Göttliche Führung

Doch Gott führte das Volk auf dem Weg durch die Wüste zum Roten Meer. Und die Israeliten zogen aus dem Land Ägypten hinauf, gerüstet zum Kampf.
2. Mose 13:18

Gott befreite sein auserwähltes Volk aus der Sklaverei Ägyptens. Uns wurde stets beigebracht, dass die kürzeste Verbindung zwischen zwei Punkten eine gerade Linie ist. Doch ein Blick auf die Karte zeigt, dass der Weg durch die Wüste weder eine gerade Linie noch die kürzeste Route war. Warum wählte der Herr diesen Weg und nicht den kürzeren?

Der Herr hat immer seine Gründe für sein Handeln: “Gottes Weg ist vollkommen.” (Ps. 18,30). Er verfolgt mit allem, was er tut und was er im Leben der Seinen zulässt, einen bestimmten Zweck. In diesem Fall heißt es:, “Als der Pharao das Volk ziehen ließ, führte Gott sie nicht durch das Land der Philister, obwohl es nahe lag; denn Gott sprach: ‘Vielleicht bereuen die Menschen es sich anders, wenn sie den Krieg sehen, und kehren nach Ägypten zurück.’” (Ex. 13:17).
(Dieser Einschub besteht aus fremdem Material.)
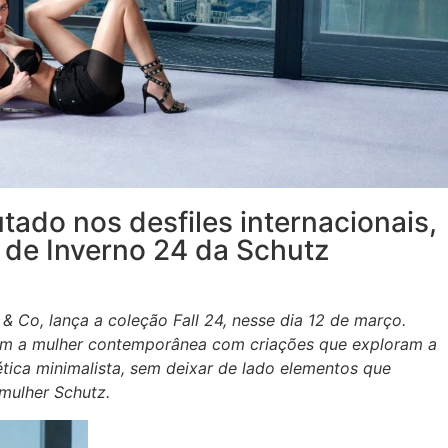
tado nos desfiles internacionais,
 de Inverno 24 da Schutz
& Co, lança a coleção Fall 24, nesse dia 12 de março.
em a mulher contemporânea com criações que exploram a
tica minimalista, sem deixar de lado elementos que
mulher Schutz.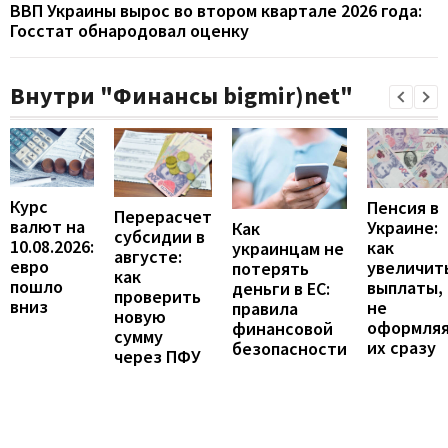
ВВП Украины вырос во втором квартале 2026 года:
Госстат обнародовал оценку
Внутри "Финансы bigmir)net"
Курс
Пенсия в
Перерасчет
валют на
Украине:
Как
субсидии в
10.08.2026:
как
украинцам не
августе:
евро
увеличит
потерять
как
пошло
выплаты,
деньги в ЕС:
проверить
вниз
не
правила
новую
оформля
финансовой
сумму
их сразу
безопасности
через ПФУ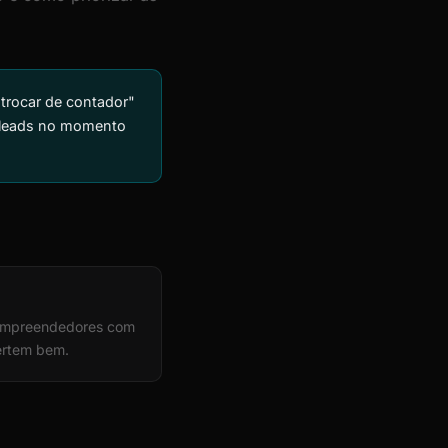
trocar de contador"
a leads no momento
i empreendedores com
vertem bem.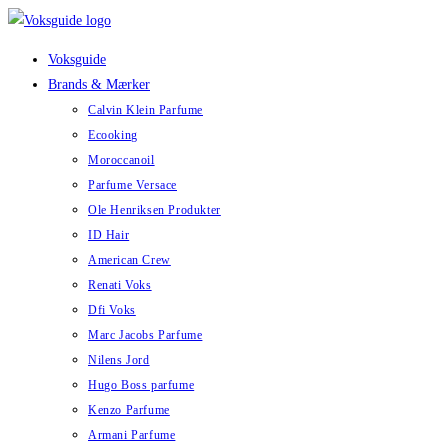
Skip
to
Voksguide
content
Brands & Mærker
Calvin Klein Parfume
Ecooking
Moroccanoil
Parfume Versace
Ole Henriksen Produkter
ID Hair
American Crew
Renati Voks
Dfi Voks
Marc Jacobs Parfume
Nilens Jord
Hugo Boss parfume
Kenzo Parfume
Armani Parfume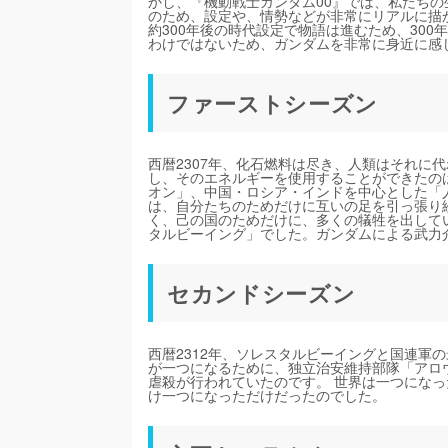
かし、『機動戦士ガンダム00』では、私たちの
のため、設定や、情勢などが非常にリアルに描
約300年後の時代設定で物語は進むため、30
わけではないため、ガンダムを非常に身近に感
ファーストシーズン
西暦2307年、化石燃料は尽き、人類はそれに
し、そのエネルギーを使用することができたの
オン」、中国・ロシア・インドを中心とした「人
は、自分たちのためだけに互いの足を引っ張り
く、己の国のためだけに、多くの犠牲を出して
タルビーイング」でした。ガンダムによる武力
セカンドシーズン
西暦2312年、ソレスタルビーイングと国連軍
が一つになるために、独立治安維持部隊「アロ
虐殺が行われていたのです。 世界は一つにな
け一つになっただけだったのでした。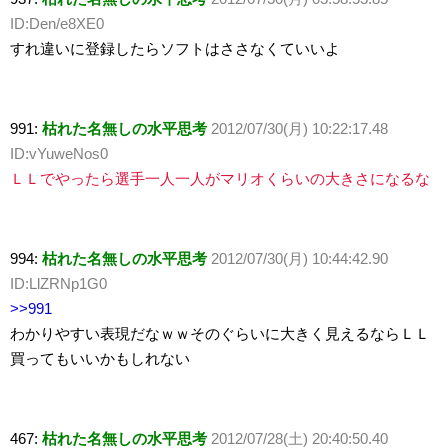
ID:Den/e8XE0
すれ違いに登録したらソフトはささなくていいよ
991:
枯れた名無しの水平思考
2012/07/30(月) 10:22:17.48
ID:vYuweNos0
ＬＬでやったら選手一人一人がマリオくらいの大きさになるな
994:
枯れた名無しの水平思考
2012/07/30(月) 10:44:42.90
ID:LlZRNp1G0
>>991
わかりやすい表現だなｗｗそのぐらいに大きく見えるならＬＬ
買ってもいいかもしれない
467:
枯れた名無しの水平思考
2012/07/28(土) 20:40:50.40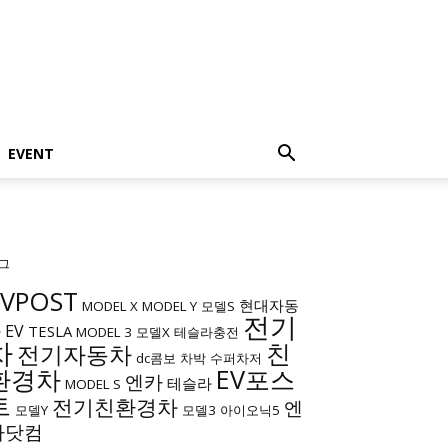
EVENT
그
EVPOST
현대자동
MODEL X
MODEL Y
모델S
전기
EV
차
TESLA
MODEL 3
모델X
테슬라충전
차
친
전기자동차
dc콤보
차박
수퍼차저
환경차
EV포스
엔카
테슬라
MODEL S
트
전기친환경차
엔
모델Y
모델3
아이오닉5
카닷컴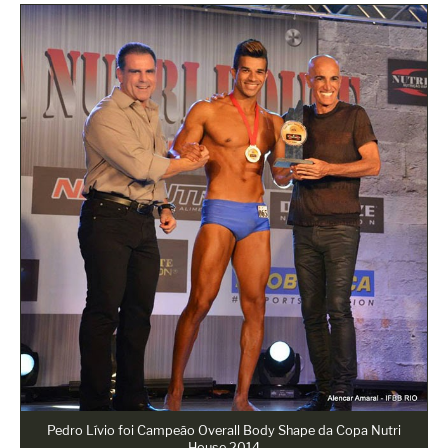
Pedro Lívio foi Campeão Overall Body Shape da Copa Nutri
House 2014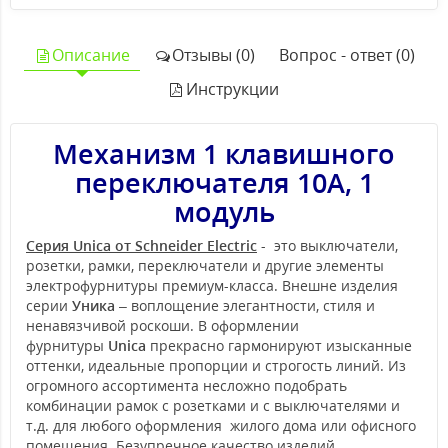
Описание
Отзывы (0)
Вопрос - ответ (0)
Инструкции
Механизм 1 клавишного
переключателя 10А, 1
модуль
Серия Unica от Schneider Electric
- это выключатели,
розетки, рамки, переключатели и другие элементы
электрофурнитуры премиум-класса. Внешне изделия
серии
Уника
– воплощение элегантности, стиля и
ненавязчивой роскоши. В оформлении
фурнитуры
Unica
прекрасно гармонируют изысканные
оттенки, идеальные пропорции и строгость линий. Из
огромного ассортимента несложно подобрать
комбинации рамок с розетками и с выключателями и
т.д. для любого оформления жилого дома или офисного
помещения. Безупречное качество изделий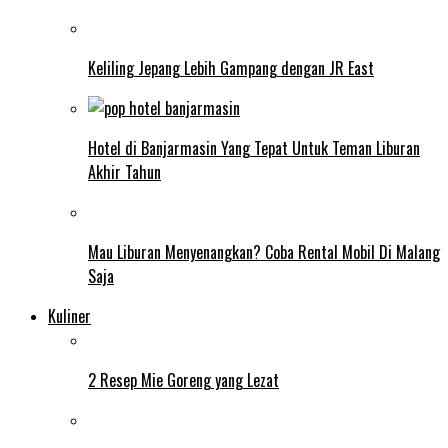
Keliling Jepang Lebih Gampang dengan JR East
Hotel di Banjarmasin Yang Tepat Untuk Teman Liburan
Akhir Tahun
Mau Liburan Menyenangkan? Coba Rental Mobil Di Malang
Saja
Kuliner
2 Resep Mie Goreng yang Lezat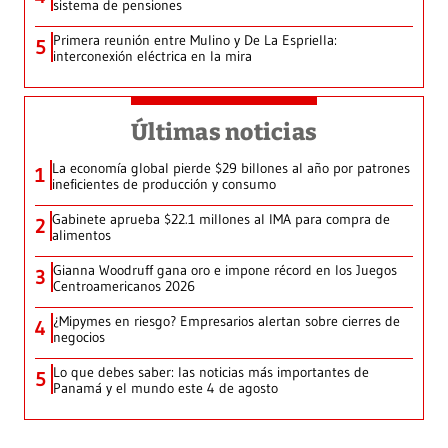
sistema de pensiones
Primera reunión entre Mulino y De La Espriella:
5
interconexión eléctrica en la mira
Últimas noticias
La economía global pierde $29 billones al año por patrones
1
ineficientes de producción y consumo
Gabinete aprueba $22.1 millones al IMA para compra de
2
alimentos
Gianna Woodruff gana oro e impone récord en los Juegos
3
Centroamericanos 2026
¿Mipymes en riesgo? Empresarios alertan sobre cierres de
4
negocios
Lo que debes saber: las noticias más importantes de
5
Panamá y el mundo este 4 de agosto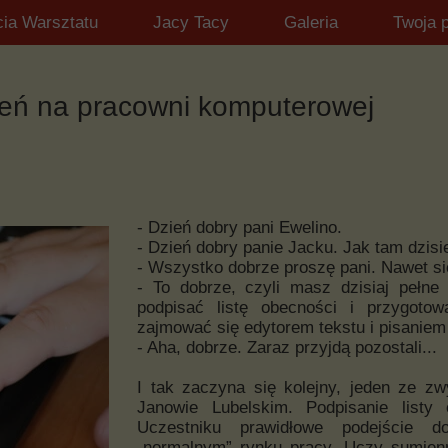
cia Warsztatu
Jacy Tacy
Galeria
Twoja 
dzień na pracowni komputerowej
- Dzień dobry pani Ewelino.
- Dzień dobry panie Jacku. Jak tam dzisi
- Wszystko dobrze proszę pani. Nawet si
- To dobrze, czyli masz dzisiaj pełne
podpisać listę obecności i przygotow
zajmować się edytorem tekstu i pisaniem
- Aha, dobrze. Zaraz przyjdą pozostali...
I tak zaczyna się kolejny, jeden ze 
Janowie Lubelskim. Podpisanie list
Uczestniku prawidłowe podejście 
„normalnym” rynku pracy. Uczy sumienn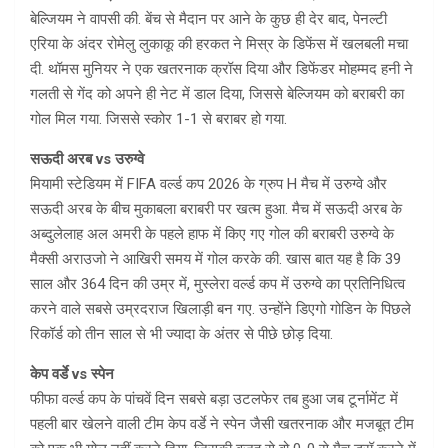
बेल्जियम ने वापसी की. बेंच से मैदान पर आने के कुछ ही देर बाद, पेनल्टी
एरिया के अंदर रोमेलु लुकाकू की हरकत ने मिस्र के डिफेंस में खलबली मचा
दी. थॉमस मुनियर ने एक खतरनाक क्रॉस दिया और डिफेंडर मोहम्मद हनी ने
गलती से गेंद को अपने ही नेट में डाल दिया, जिससे बेल्जियम को बराबरी का
गोल मिल गया. जिससे स्कोर 1-1 से बराबर हो गया.
सऊदी अरब vs उरुग्वे
मियामी स्टेडियम में FIFA वर्ल्ड कप 2026 के ग्रुप H मैच में उरुग्वे और
सऊदी अरब के बीच मुकाबला बराबरी पर खत्म हुआ. मैच में सऊदी अरब के
अब्दुलेलाह अल अमरी के पहले हाफ में किए गए गोल की बराबरी उरुग्वे के
मैक्सी अराउजो ने आखिरी समय में गोल करके की. खास बात यह है कि 39
साल और 364 दिन की उम्र में, मुस्लेरा वर्ल्ड कप में उरुग्वे का प्रतिनिधित्व
करने वाले सबसे उम्रदराज खिलाड़ी बन गए. उन्होंने डिएगो गोडिन के पिछले
रिकॉर्ड को तीन साल से भी ज्यादा के अंतर से पीछे छोड़ दिया.
केप वर्डे vs स्पेन
फीफा वर्ल्ड कप के पांचवें दिन सबसे बड़ा उटलफेर तब हुआ जब टूर्नामेंट में
पहली बार खेलने वाली टीम केप वर्डे ने स्पेन जैसी खतरनाक और मजबूत टीम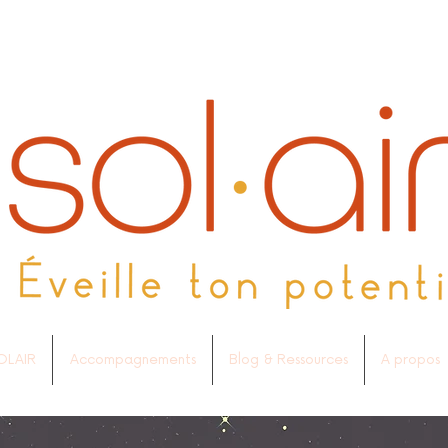
OLAIR
Accompagnements
Blog & Ressources
A propos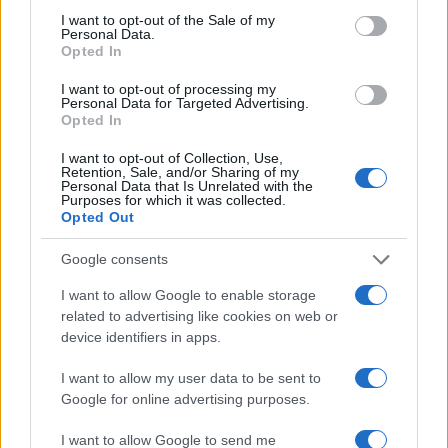
consent section.
I want to opt-out of the Sale of my
Personal Data.
Opted In
I want to opt-out of processing my
Personal Data for Targeted Advertising.
Opted In
I want to opt-out of Collection, Use,
Retention, Sale, and/or Sharing of my
Personal Data that Is Unrelated with the
Purposes for which it was collected.
Opted Out
Allenamento da spiaggia: tre livelli beach-friendly
Camilla Fiore · 7 Ago 2026
Google consents
FITNESS
I want to allow Google to enable storage
related to advertising like cookies on web or
device identifiers in apps.
I want to allow my user data to be sent to
Google for online advertising purposes.
I want to allow Google to send me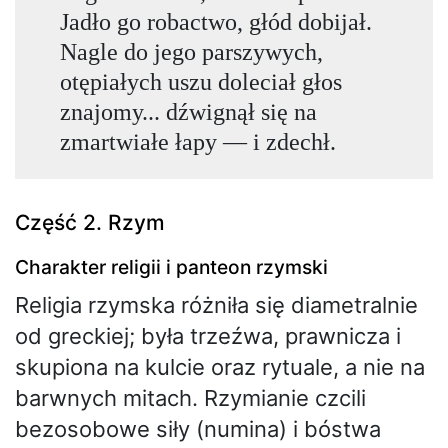
Jadło go robactwo, głód dobijał.
Nagle do jego parszywych,
otępiałych uszu doleciał głos
znajomy... dźwignął się na
zmartwiałe łapy — i zdechł.
Część 2. Rzym
Charakter religii i panteon rzymski
Religia rzymska różniła się diametralnie
od greckiej; była trzeźwa, prawnicza i
skupiona na kulcie oraz rytuale, a nie na
barwnych mitach. Rzymianie czcili
bezosobowe siły (numina) i bóstwa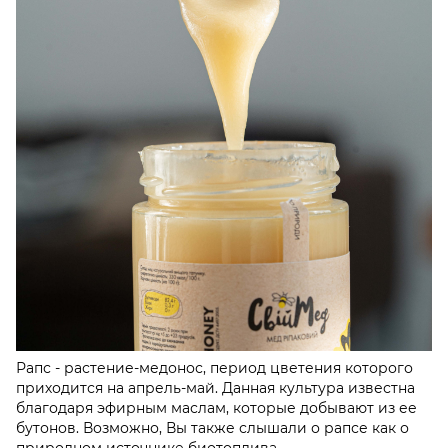
Рапс - растение-медонос, период цветения которого
приходится на апрель-май. Данная культура известна
благодаря эфирным маслам, которые добывают из ее
бутонов. Возможно, Вы также слышали о рапсе как о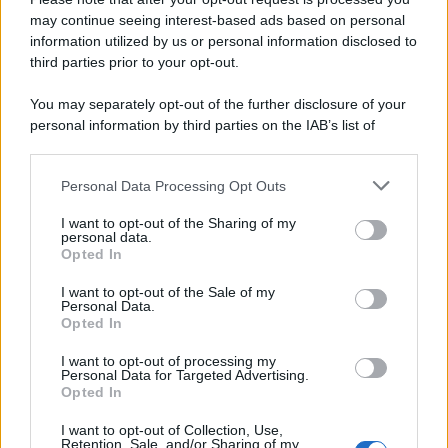
may continue seeing interest-based ads based on personal
information utilized by us or personal information disclosed to
third parties prior to your opt-out.
You may separately opt-out of the further disclosure of your
personal information by third parties on the IAB’s list of
downstream participants.
Personal Data Processing Opt Outs
This information may also be disclosed by us to third parties
on the IAB’s List of Downstream Participants that may further
I want to opt-out of the Sharing of my
disclose it to other third parties.
personal data.
Opted In
Please note that this website/app uses one or more Google
services and may gather and store information including but
I want to opt-out of the Sale of my
Personal Data.
not limited to your visit or usage behaviour. You may click to
Opted In
grant or deny consent to Google and its third-party tags to
use your data for below specified purposes in below Google
I want to opt-out of processing my
consent section.
Personal Data for Targeted Advertising.
FRASI
Opted In
Frase del giorno
I want to opt-out of Collection, Use,
Frasi celebri
Retention, Sale, and/or Sharing of my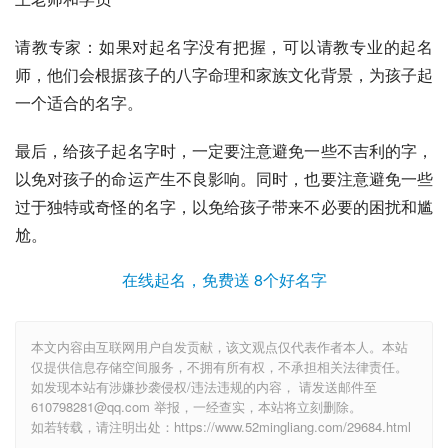
请教专家：如果对起名字没有把握，可以请教专业的起名
师，他们会根据孩子的八字命理和家族文化背景，为孩子起
一个适合的名字。
最后，给孩子起名字时，一定要注意避免一些不吉利的字，
以免对孩子的命运产生不良影响。同时，也要注意避免一些
过于独特或奇怪的名字，以免给孩子带来不必要的困扰和尴
尬。
在线起名，免费送 8个好名字
本文内容由互联网用户自发贡献，该文观点仅代表作者本人。本站
仅提供信息存储空间服务，不拥有所有权，不承担相关法律责任。
如发现本站有涉嫌抄袭侵权/违法违规的内容， 请发送邮件至
610798281@qq.com 举报，一经查实，本站将立刻删除。
如若转载，请注明出处：https://www.52mingliang.com/29684.html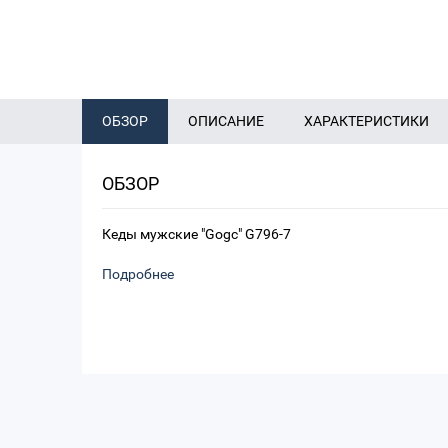
ОБЗОР
ОПИСАНИЕ
ХАРАКТЕРИСТИКИ
ОБЗОР
Кеды мужские "Gogc" G796-7
Подробнее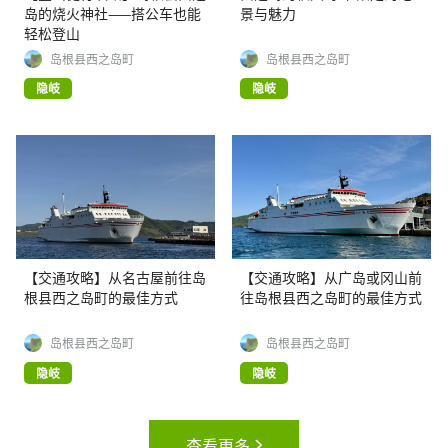
岛的烧火神社——搭公车也能
景与魅力
轻松登山
岛根县西之岛町
岛根县西之岛町
隐岐
隐岐
【交通攻略】从名古屋前往岛
【交通攻略】从广岛或冈山前
根县西之岛町的最佳方式
往岛根县西之岛町的最佳方式
岛根县西之岛町
岛根县西之岛町
隐岐
隐岐
查看更多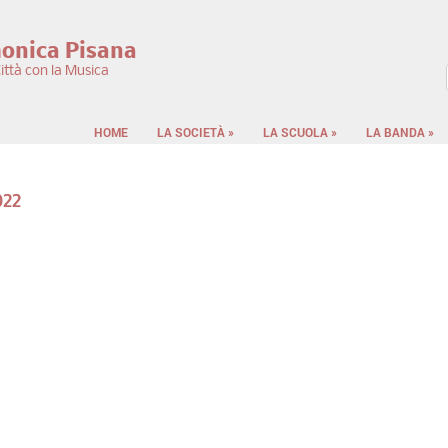
monica Pisana
ittà con la Musica
F
HOME
LA SOCIETÀ
»
LA SCUOLA
»
LA BANDA
»
022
Der Herr kannte die Herzen seines Volkes. Er wusste, dass sie, wenn sie den bequemen Weg wählten, sich wieder Ägypten zuwenden würden. Er wusste, dass sie die bevorstehenden Schwierigkeiten brauchten, um geformt und zu dem zu werden, was er für sie vorgesehen hatte. Er führte sie auf diesem unerwarteten Weg – warum? Weil sie als Volk noch nie einen Krieg erlebt hatten. In Psalm 18,30 heißt es weiter:, “Das Wort des Herrn ist bewährt; er ist ein Schild für alle, die ihm vertrauen.” Der Herr wusste, dass Kämpfe bevorstanden, und durch die Härten, die er zuließ, bereitete er sie vor.

Er sollte ihr Führer in der Wüste sein. Nachts ging er vor ihnen her mit einer Feuersäule und tagsüber mit einer Wolke (2. Mose 13,21). Dies war sein göttliches Leitsystem – sein “GPS”. Auch der Gläubige von heute hat ein göttliches GPS (Gottes PositionierungssystemEr lässt uns schwierige Wege gehen, um uns die Abhängigkeit von ihm zu lehren!

Die Ägypter standen hinter ihnen, das Rote Meer vor ihnen – sie waren gefangen. Doch Gott wirkte! Der Pharao glaubte, er hätte Gottes Volk gefangen, aber in seiner souveränen und allwissenden Macht hatte der Herr sie genau dort, wo er sie haben wollte. Der Herr wies Mose an, und er teilte das Rote Meer. Gottes Volk durchquerte es auf trockenem Boden, umgeben von Wasserwänden zu beiden Seiten. Die Hindernisse des Pharao hinter ihnen und des Roten Meeres vor ihnen waren kein Hindernis für den Gott, der seine Pläne mit seinem Volk verwirklichte.

Seine Anweisung an sie lautete: “Steht still und seht die Rettung des Herrn.” (Ex. 14:13). 

Anker für heute:
Es ist nicht mit unsicherem Schritt
Wir beschreiten unseren Wüstenweg;
Eine bekannte Stimme hat uns angerufen.
Bis in alle Ewigkeit.

Er lässt uns nicht allein, um die Spur zu verfolgen
Unser Weg durch die Ödnis;
Aber führt uns weiterhin mit lebendiger Gnade,
Heimwärts, wohin wir eilen.
 
Geduldig beschreiten wir dann den Weg —
Unser Glaube und unser Mut wurden auf die Probe gestellt.
Und vertraue der Liebe, die jede Last trägt.,
Unsere Herzen verbergen ihren Kummer.